I have contacted a number of firms and obtained initial quotes for the work. Ball park estimates for time and money. I had them look at the features of competitor websites that I like and draw up a tentative list of tasks to be completed, giving me somewhat of a project scope. They did this for free, some of them did a pretty thorough job of it. Of course, before actually beginning the work I will have a proper inception with the Business Analysts, Designers and a senior programmer or two to come up with a detailed work breakdown structure of the product and sign-off the requirements.

I have had Skype chats with their technical leads. They seem to know what they are talking about in terms of complex website development. We spoke about using Amazon cloud databases to lower costs, what kind of SCM system they have in place, how do they do their testing, what would the roadmap for this work look like etc.
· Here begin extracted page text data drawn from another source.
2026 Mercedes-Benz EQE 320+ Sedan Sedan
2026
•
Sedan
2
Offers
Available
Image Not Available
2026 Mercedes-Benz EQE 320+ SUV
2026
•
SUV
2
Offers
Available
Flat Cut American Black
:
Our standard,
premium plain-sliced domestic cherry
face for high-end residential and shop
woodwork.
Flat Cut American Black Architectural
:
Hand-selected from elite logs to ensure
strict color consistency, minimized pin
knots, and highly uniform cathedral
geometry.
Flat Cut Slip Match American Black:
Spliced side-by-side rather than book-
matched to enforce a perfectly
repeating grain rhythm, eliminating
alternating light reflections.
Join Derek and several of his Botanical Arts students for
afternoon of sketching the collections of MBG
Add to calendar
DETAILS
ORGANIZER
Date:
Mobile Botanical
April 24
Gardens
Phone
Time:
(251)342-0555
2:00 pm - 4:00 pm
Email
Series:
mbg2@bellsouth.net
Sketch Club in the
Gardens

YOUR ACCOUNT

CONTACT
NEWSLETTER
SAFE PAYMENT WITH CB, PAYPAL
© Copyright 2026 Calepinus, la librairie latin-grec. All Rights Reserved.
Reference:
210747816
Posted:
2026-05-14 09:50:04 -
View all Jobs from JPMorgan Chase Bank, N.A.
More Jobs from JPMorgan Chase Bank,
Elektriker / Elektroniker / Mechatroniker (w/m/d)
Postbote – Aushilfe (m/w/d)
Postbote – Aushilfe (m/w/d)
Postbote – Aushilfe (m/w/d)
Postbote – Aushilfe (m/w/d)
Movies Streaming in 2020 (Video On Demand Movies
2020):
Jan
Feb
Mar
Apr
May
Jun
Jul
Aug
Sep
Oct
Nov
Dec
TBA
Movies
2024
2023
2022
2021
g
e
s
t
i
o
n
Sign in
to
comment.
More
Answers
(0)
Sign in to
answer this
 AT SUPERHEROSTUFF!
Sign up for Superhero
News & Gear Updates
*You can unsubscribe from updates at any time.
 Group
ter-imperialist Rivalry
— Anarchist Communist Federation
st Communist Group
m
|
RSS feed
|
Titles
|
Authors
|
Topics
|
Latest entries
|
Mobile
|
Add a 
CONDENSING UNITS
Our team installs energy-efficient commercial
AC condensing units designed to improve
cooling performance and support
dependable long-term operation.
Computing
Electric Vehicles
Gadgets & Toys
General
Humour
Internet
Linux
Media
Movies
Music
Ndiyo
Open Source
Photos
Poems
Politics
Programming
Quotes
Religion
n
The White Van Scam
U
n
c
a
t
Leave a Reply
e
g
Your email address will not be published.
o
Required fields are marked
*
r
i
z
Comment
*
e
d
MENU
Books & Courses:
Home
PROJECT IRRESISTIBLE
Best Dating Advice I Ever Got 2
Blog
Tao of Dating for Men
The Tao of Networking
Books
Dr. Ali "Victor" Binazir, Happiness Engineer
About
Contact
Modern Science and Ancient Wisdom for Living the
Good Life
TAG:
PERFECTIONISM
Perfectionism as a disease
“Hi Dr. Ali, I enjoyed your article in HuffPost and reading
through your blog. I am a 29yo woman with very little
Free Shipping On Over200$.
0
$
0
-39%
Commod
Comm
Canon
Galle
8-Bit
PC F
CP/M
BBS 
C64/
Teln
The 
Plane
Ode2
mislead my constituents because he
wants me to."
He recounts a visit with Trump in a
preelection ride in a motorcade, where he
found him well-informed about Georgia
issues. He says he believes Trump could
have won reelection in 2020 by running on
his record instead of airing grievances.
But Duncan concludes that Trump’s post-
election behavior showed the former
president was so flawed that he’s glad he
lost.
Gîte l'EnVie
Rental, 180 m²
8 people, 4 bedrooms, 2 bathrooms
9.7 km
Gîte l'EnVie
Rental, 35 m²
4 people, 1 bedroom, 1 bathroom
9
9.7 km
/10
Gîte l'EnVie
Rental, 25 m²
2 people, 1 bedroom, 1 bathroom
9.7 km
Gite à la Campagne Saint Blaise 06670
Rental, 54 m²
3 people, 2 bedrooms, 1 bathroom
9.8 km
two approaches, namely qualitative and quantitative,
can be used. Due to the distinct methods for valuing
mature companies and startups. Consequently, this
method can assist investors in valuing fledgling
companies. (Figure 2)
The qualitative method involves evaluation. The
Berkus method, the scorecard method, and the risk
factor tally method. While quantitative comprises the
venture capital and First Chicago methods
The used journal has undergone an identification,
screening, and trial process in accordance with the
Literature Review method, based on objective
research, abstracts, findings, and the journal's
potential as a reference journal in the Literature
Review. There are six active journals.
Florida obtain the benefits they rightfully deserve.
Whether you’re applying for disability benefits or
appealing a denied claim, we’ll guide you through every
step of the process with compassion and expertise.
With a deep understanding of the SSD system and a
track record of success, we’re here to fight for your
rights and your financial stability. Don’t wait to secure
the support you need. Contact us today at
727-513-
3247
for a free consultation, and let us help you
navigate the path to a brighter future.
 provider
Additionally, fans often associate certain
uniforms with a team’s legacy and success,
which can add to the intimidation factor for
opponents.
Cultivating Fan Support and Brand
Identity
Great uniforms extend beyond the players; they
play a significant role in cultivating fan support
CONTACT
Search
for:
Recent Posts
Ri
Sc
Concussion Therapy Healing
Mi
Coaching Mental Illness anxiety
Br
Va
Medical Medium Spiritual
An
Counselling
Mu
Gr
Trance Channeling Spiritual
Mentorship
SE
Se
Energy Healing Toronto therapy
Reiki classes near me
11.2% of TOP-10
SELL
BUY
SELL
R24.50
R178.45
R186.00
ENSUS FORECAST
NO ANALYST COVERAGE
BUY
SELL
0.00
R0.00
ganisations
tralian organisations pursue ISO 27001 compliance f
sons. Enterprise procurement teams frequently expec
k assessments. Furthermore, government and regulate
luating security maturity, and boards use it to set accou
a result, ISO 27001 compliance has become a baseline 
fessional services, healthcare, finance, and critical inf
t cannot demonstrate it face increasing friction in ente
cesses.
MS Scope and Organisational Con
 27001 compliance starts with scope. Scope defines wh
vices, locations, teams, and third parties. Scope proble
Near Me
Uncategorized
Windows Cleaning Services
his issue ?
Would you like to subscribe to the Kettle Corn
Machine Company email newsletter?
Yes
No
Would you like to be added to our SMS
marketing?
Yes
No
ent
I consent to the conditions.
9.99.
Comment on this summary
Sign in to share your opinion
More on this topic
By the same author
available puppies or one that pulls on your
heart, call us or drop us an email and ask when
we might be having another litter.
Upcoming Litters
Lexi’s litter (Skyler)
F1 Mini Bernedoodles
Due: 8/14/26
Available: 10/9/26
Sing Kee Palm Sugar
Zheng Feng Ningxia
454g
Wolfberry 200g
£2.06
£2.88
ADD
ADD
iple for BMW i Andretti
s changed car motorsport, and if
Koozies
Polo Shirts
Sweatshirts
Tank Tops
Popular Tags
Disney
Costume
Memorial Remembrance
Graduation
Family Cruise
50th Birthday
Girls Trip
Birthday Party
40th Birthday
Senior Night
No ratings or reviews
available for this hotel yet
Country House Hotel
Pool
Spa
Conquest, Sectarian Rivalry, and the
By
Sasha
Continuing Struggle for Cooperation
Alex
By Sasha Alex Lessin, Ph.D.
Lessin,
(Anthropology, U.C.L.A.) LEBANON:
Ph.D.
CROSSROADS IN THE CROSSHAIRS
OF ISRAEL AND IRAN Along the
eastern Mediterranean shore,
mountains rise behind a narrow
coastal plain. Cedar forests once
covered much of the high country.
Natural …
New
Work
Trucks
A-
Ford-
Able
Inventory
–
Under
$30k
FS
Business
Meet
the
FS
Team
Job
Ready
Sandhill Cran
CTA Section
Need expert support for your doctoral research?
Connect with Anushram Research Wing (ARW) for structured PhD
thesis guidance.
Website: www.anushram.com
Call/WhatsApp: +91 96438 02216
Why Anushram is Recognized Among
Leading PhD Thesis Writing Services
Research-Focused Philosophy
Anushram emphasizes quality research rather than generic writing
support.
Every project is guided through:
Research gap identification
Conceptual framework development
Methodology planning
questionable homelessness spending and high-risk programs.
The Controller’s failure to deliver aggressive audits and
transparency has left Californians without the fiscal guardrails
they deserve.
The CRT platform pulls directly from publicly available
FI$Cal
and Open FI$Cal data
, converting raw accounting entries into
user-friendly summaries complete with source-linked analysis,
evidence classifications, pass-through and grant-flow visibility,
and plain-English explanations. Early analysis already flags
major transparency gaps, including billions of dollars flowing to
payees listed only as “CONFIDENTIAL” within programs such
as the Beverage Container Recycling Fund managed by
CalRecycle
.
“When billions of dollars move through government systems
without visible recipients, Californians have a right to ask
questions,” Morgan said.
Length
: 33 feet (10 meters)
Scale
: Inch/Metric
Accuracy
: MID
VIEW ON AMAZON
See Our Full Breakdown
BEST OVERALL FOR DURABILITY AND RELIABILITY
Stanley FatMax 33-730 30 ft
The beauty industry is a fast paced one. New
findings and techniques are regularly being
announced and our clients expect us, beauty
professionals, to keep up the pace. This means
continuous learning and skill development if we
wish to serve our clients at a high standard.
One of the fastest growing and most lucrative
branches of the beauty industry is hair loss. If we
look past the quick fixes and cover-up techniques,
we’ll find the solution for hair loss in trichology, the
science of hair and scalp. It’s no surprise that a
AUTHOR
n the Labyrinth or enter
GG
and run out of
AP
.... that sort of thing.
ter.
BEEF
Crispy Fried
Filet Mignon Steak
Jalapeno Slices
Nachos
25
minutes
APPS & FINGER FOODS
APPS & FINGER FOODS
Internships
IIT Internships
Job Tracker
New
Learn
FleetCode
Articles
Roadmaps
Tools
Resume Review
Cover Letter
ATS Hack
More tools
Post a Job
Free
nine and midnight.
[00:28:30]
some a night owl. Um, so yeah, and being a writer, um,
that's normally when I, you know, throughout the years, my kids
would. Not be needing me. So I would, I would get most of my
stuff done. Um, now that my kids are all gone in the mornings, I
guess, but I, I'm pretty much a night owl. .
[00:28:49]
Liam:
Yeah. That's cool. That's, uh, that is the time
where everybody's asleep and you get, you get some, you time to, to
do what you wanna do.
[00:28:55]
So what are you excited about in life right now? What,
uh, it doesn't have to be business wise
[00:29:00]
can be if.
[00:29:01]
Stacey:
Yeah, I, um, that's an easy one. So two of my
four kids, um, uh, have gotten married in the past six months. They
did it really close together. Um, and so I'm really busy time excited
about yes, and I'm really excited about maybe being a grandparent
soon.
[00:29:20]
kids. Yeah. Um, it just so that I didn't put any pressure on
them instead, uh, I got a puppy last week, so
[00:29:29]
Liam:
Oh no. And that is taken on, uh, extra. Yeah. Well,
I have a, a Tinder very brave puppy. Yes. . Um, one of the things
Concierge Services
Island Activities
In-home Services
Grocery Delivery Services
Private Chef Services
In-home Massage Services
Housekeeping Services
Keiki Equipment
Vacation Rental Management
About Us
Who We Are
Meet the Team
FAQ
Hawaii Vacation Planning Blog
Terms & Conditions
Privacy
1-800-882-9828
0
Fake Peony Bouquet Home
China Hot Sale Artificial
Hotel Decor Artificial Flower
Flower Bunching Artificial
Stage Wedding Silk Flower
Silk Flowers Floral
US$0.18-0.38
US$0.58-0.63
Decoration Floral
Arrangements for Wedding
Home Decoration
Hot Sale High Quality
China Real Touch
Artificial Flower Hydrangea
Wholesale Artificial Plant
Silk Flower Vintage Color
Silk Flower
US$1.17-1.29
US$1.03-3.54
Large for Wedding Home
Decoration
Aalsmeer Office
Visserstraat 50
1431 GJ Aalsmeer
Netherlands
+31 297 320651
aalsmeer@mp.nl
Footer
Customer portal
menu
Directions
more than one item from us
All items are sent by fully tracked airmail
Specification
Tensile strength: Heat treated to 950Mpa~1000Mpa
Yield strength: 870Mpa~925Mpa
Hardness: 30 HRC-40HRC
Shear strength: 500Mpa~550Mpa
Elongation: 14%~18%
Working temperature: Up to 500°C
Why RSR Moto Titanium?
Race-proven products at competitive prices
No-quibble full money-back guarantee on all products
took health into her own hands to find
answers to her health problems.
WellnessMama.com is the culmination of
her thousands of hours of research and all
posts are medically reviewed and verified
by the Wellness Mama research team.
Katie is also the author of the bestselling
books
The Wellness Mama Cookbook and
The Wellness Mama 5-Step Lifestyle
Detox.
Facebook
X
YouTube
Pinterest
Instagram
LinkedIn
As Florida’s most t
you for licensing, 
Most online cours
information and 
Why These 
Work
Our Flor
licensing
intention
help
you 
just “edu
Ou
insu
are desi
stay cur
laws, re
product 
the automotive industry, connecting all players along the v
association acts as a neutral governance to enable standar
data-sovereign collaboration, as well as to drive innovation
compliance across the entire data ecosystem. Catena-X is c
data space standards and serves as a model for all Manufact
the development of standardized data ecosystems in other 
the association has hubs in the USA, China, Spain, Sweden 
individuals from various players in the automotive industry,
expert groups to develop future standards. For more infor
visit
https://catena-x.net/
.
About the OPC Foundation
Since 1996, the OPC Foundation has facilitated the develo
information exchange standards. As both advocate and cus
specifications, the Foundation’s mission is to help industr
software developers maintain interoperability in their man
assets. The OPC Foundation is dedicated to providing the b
Some of them appear to be somewhat of a software house and not just Wordpress code churners. They varied in size from 27 employees in one firm to 500.

With a range of budget estimates in hand, and having had a chat with their resident tech gurus - I now plan to conduct site visits to check out the development teams of the firms I am most impressed with. I will be working with them as the project manager for this work which should help me negotiate the cost down further. Plus, physically being present at the delivery centre, I can keep a very close eye on the progress of the work as well as monitor the output taking shape.

The general consensus seems to be that the beta site can be rolled out in about 8 weeks and following will be the technology specifications (development platform):

Design : HTML, CSS
Technology : PHP v5.3+, jQuery, AJAX and Javascript
Database : MySQL v5.0.4+
Framework : CodeIgniter

What do you think?

8 weeks is quite a long time and looks like you’re going to spend a lot of money. It would suck if you happen to pick a BS team and suck your money dry. If I were you, I’d cut down the deadline (with less requirements) to 2 weeks and hire 2 different dev team. Do not be their project manager as that will delay the deadline. Don’t even tell them that you hired another team. After 2 weeks, you should definitely know which team is superior and go with that. I honestly don’t think you should be project manager and be a customer at the same time. I don’t think a programmer can work efficiently. Instead, you should hire a local U.S. senior developer to do a quality assurance. I assume 4 hours a week should be enough. Mainly, he’ll go over the code and see if it’s in good shape or not. Good luck!!!